BGSU did have one weapon early on: 6’7 punter Joseph Davidson. He averaged nearly 46 yards per kick for the season and offered few return opportunities. The result: a No. 8 ranking in punt efficiency.
The rest of the special teams unit was forgettable — decent returns, below average place-kicking and kickoffs — but in Davidson, the Falcons boast one of the best field position weapons in the conference. Well, as long as the offense is struggling. If BGSU starts scoring more, Davidson becomes less of an asset. But I think everyone would probably be okay with that.

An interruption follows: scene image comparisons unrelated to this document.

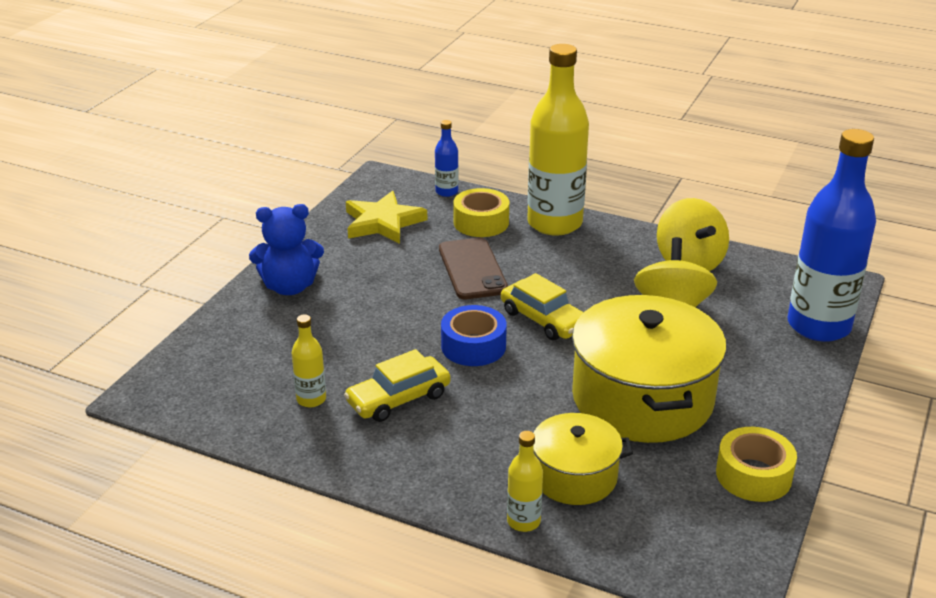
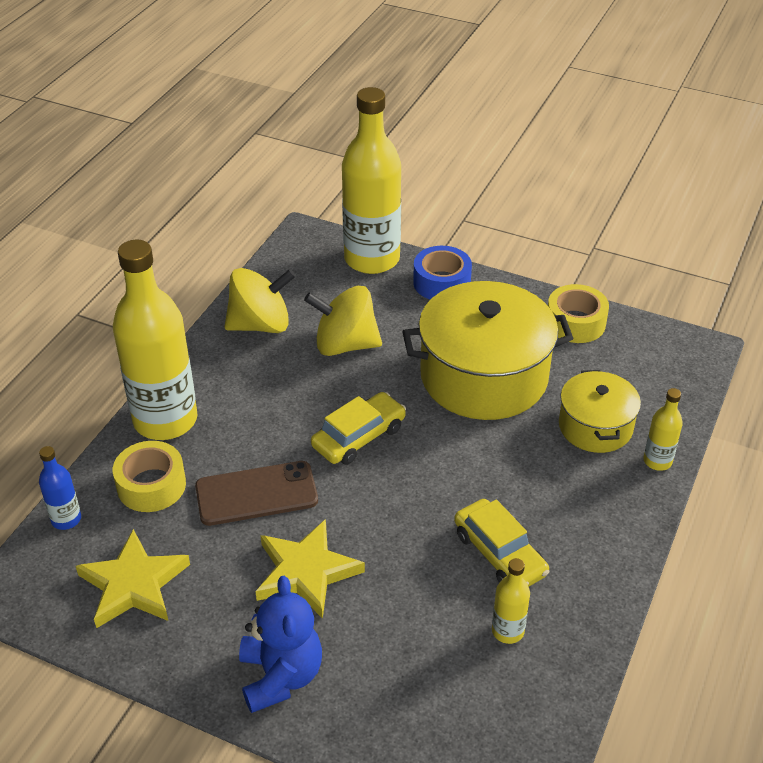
camera: 90 degrees left, 10 degrees up
blue tape [441,305,507,366] -> blue tape moved to [413,246,472,300]
blue bottle [788,129,876,342] -> yellow bottle [342,87,401,274]
none -> yellow star [255,519,365,619]

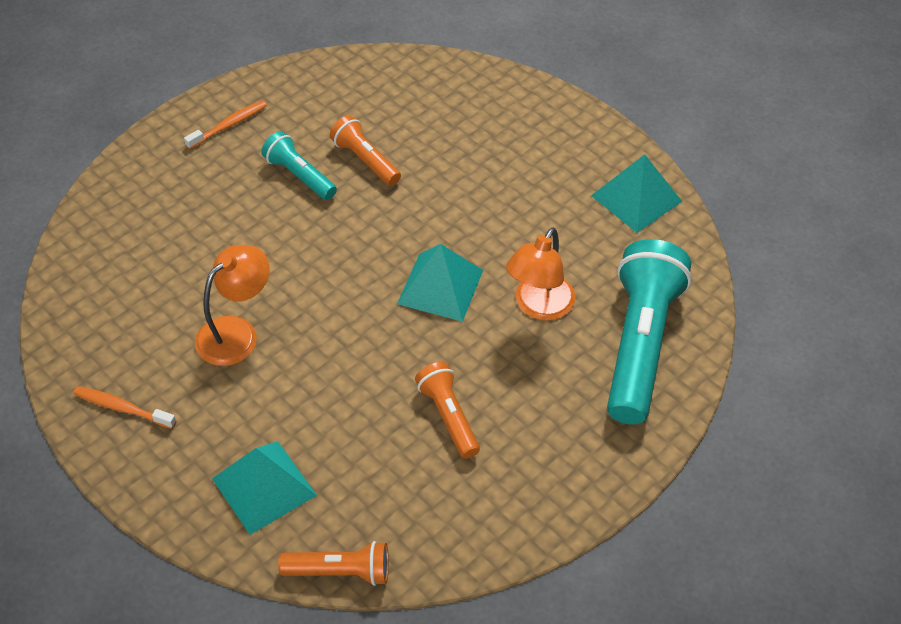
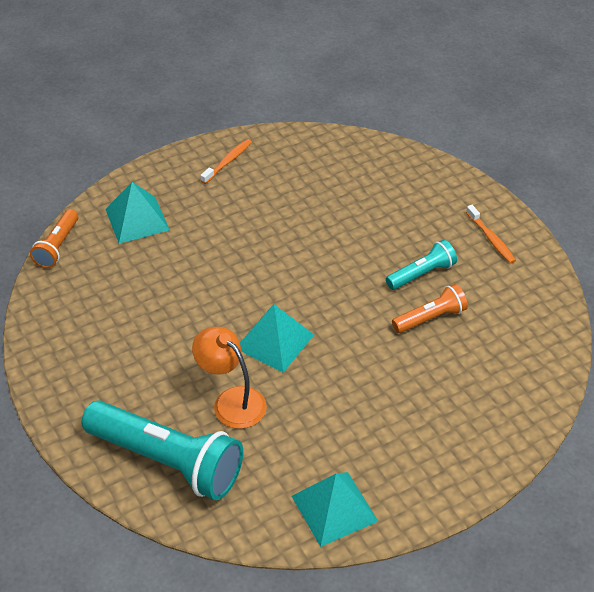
camera: 105 degrees right, 5 degrees down
orange lamp [195,245,270,366] -> none
orange flashlight [415,362,480,459] -> none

2017 Schedule & Projection Factors
|Date||Opponent||Proj. S&P+ Rk||Proj. Margin||Win Probability|
|2-Sep||at Michigan State||44||-16.0||18%|
|23-Sep||at Middle Tennessee||89||-4.1||41%|
|7-Oct||at Miami (Ohio)||88||-4.2||40%|
|31-Oct||at Kent State||123||4.7||61%|
|21-Nov||at Eastern Michigan||96||-2.2||45%|
|Projected S&P+ Rk||95|
|Proj. Off. / Def. Rk||75 / 106|
|Five-Year S&P+ Rk||-11.5 (111)|
|2- and 5-Year Recruiting Rk||98 / 96|
|2016 TO Margin / Adj. TO Margin*||-16 / -6.8|
|2016 TO Luck/Game||-3.8|
|Returning Production (Off. / Def.)||71% (74%, 69%)|
|2016 Second-order wins (difference)||3.7 (0.3)|
It’s hard to understate how awful Bowling Green was last September. But the rebound was definitive, and with a little positive turnovers luck (BGSU was minus-3.8 points per game for the season), the Falcons might have been able to flip a couple of games and eke out an unlikely bowl bid.
BGSU is projected 95th per S&P+ this year, and while there are likely more early losses on the way with trips to Michigan State and Northwestern, there should be opportunities for six wins. BGSU has six games with win probability between 40 and 61 percent. Split those and take your three higher-probability games (South Dakota, Akron, at Buffalo), and you’re bowling. Win most of the tossups, and you might be in contention for the MAC East.
It felt like a bit of a reach to bring in a guy with no college coordinator or head coaching experience or clear Ohio connections. But Bowling Green showed just enough progress last year to hint at yet another surge, and Jinks’ recruiting efforts furthered that impression.
Bowling Green proved itself resilient in 2016, but considering history, that shouldn’t be surprising.